-------- Record excerpts --------

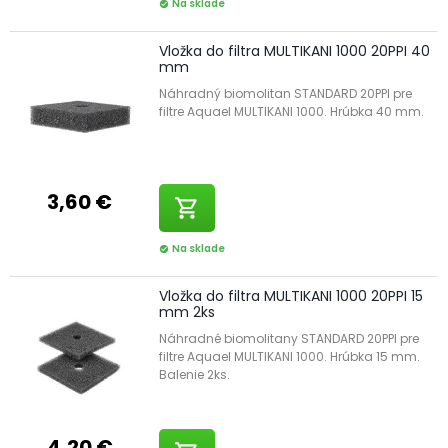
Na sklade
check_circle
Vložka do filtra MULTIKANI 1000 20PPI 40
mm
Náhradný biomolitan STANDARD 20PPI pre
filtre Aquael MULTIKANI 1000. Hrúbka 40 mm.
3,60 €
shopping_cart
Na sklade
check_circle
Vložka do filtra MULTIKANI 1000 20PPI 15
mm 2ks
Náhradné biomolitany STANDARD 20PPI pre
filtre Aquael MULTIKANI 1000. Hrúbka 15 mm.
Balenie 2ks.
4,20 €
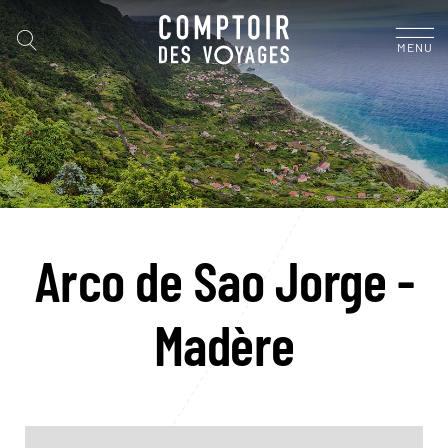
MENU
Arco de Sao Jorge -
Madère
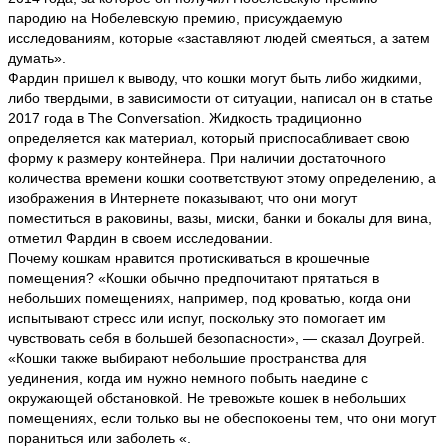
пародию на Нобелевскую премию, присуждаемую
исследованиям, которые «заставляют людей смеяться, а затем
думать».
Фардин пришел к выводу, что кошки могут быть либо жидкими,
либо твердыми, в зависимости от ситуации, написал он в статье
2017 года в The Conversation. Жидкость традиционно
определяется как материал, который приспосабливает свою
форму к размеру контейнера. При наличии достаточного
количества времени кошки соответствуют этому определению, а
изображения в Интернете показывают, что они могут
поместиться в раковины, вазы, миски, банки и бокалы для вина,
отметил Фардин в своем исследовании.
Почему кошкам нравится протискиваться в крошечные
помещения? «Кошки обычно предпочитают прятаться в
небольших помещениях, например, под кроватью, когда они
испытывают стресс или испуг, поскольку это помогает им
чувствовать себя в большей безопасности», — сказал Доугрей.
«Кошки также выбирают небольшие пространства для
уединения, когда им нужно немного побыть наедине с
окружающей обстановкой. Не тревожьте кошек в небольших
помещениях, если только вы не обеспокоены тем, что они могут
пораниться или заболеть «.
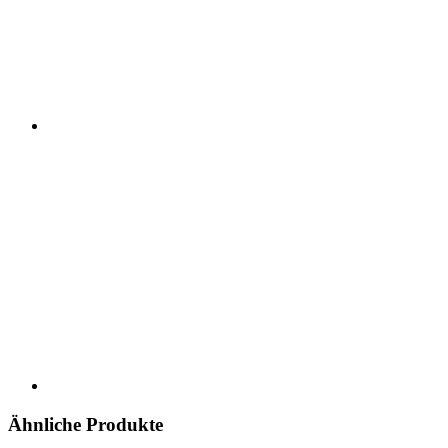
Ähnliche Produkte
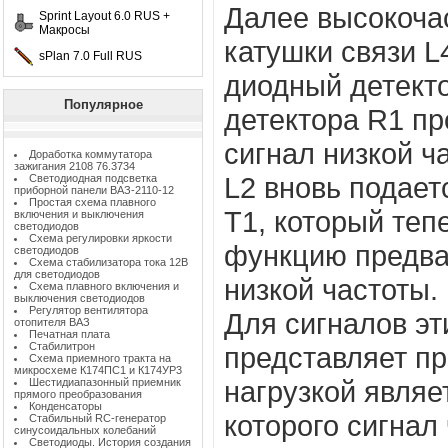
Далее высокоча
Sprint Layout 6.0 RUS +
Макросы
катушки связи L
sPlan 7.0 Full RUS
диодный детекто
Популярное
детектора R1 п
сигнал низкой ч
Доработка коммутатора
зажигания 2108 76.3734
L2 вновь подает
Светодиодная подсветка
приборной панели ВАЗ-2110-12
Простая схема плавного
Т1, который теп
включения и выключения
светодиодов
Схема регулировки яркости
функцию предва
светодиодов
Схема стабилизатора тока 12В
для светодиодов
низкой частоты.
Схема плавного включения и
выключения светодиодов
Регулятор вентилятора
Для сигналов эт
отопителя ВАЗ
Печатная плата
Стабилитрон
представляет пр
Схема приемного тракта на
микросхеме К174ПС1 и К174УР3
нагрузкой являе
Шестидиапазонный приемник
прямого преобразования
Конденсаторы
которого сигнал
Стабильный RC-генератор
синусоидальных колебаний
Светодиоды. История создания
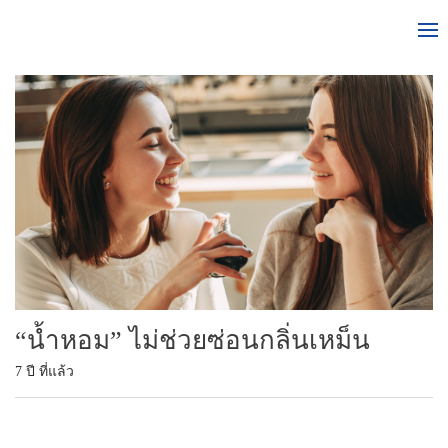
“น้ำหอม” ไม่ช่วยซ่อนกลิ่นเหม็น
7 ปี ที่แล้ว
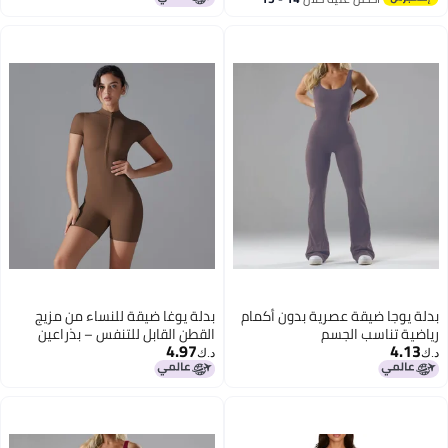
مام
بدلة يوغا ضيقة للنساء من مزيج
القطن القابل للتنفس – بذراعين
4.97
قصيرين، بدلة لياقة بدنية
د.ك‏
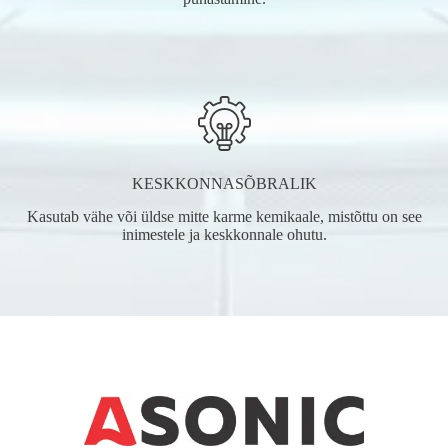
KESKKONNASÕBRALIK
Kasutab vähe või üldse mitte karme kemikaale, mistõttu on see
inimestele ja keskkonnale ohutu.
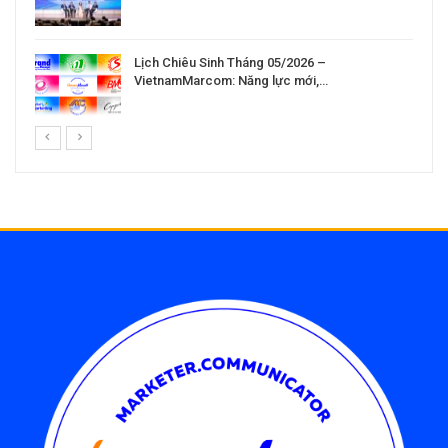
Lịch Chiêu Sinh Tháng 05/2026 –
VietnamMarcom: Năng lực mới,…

--------

• Task details: Reproduce, without any alteration, every line of text in the material above, leaving the pictures out of your answer.

• Reply to the exercise:
Na sklade
check_circle
Vložka do filtra MULTIKANI 1000 20PPI 40
mm
Náhradný biomolitan STANDARD 20PPI pre
filtre Aquael MULTIKANI 1000. Hrúbka 40 mm.
3,60 €
shopping_cart
Na sklade
check_circle
Vložka do filtra MULTIKANI 1000 20PPI 15
mm 2ks
Náhradné biomolitany STANDARD 20PPI pre
filtre Aquael MULTIKANI 1000. Hrúbka 15 mm.
Balenie 2ks.
4,20 €
MENU
Arco de Sao Jorge -
Madère
пародию на Нобелевскую премию, присуждаемую
исследованиям, которые «заставляют людей смеяться, а затем
думать».
Фардин пришел к выводу, что кошки могут быть либо жидкими,
либо твердыми, в зависимости от ситуации, написал он в статье
2017 года в The Conversation. Жидкость традиционно
определяется как материал, который приспосабливает свою
форму к размеру контейнера. При наличии достаточного
количества времени кошки соответствуют этому определению, а
изображения в Интернете показывают, что они могут
поместиться в раковины, вазы, миски, банки и бокалы для вина,
отметил Фардин в своем исследовании.
Почему кошкам нравится протискиваться в крошечные
помещения? «Кошки обычно предпочитают прятаться в
небольших помещениях, например, под кроватью, когда они
испытывают стресс или испуг, поскольку это помогает им
чувствовать себя в большей безопасности», — сказал Доугрей.
«Кошки также выбирают небольшие пространства для
уединения, когда им нужно немного побыть наедине с
окружающей обстановкой. Не тревожьте кошек в небольших
помещениях, если только вы не обеспокоены тем, что они могут
пораниться или заболеть «.
Ähnliche Produkte
Далее высокоча
Sprint Layout 6.0 RUS +
Макросы
катушки связи L
sPlan 7.0 Full RUS
диодный детекто
Популярное
детектора R1 п
сигнал низкой ч
Доработка коммутатора
зажигания 2108 76.3734
L2 вновь подает
Светодиодная подсветка
приборной панели ВАЗ-2110-12
Простая схема плавного
Т1, который теп
включения и выключения
светодиодов
Схема регулировки яркости
функцию предва
светодиодов
Схема стабилизатора тока 12В
для светодиодов
низкой частоты.
Схема плавного включения и
выключения светодиодов
Регулятор вентилятора
Для сигналов эт
отопителя ВАЗ
Печатная плата
Стабилитрон
представляет пр
Схема приемного тракта на
микросхеме К174ПС1 и К174УР3
нагрузкой являе
Шестидиапазонный приемник
прямого преобразования
Конденсаторы
которого сигнал
Стабильный RC-генератор
синусоидальных колебаний
Светодиоды. История создания
“น้ำหอม” ไม่ช่วยซ่อนกลิ่นเหม็น
7 ปี ที่แล้ว
مام
بدلة يوغا ضيقة للنساء من مزيج
القطن القابل للتنفس – بذراعين
4.97
قصيرين، بدلة لياقة بدنية
د.ك‏
KESKKONNASÕBRALIK
Kasutab vähe või üldse mitte karme kemikaale, mistõttu on see
inimestele ja keskkonnale ohutu.
Lịch Chiêu Sinh Tháng 05/2026 –
VietnamMarcom: Năng lực mới,…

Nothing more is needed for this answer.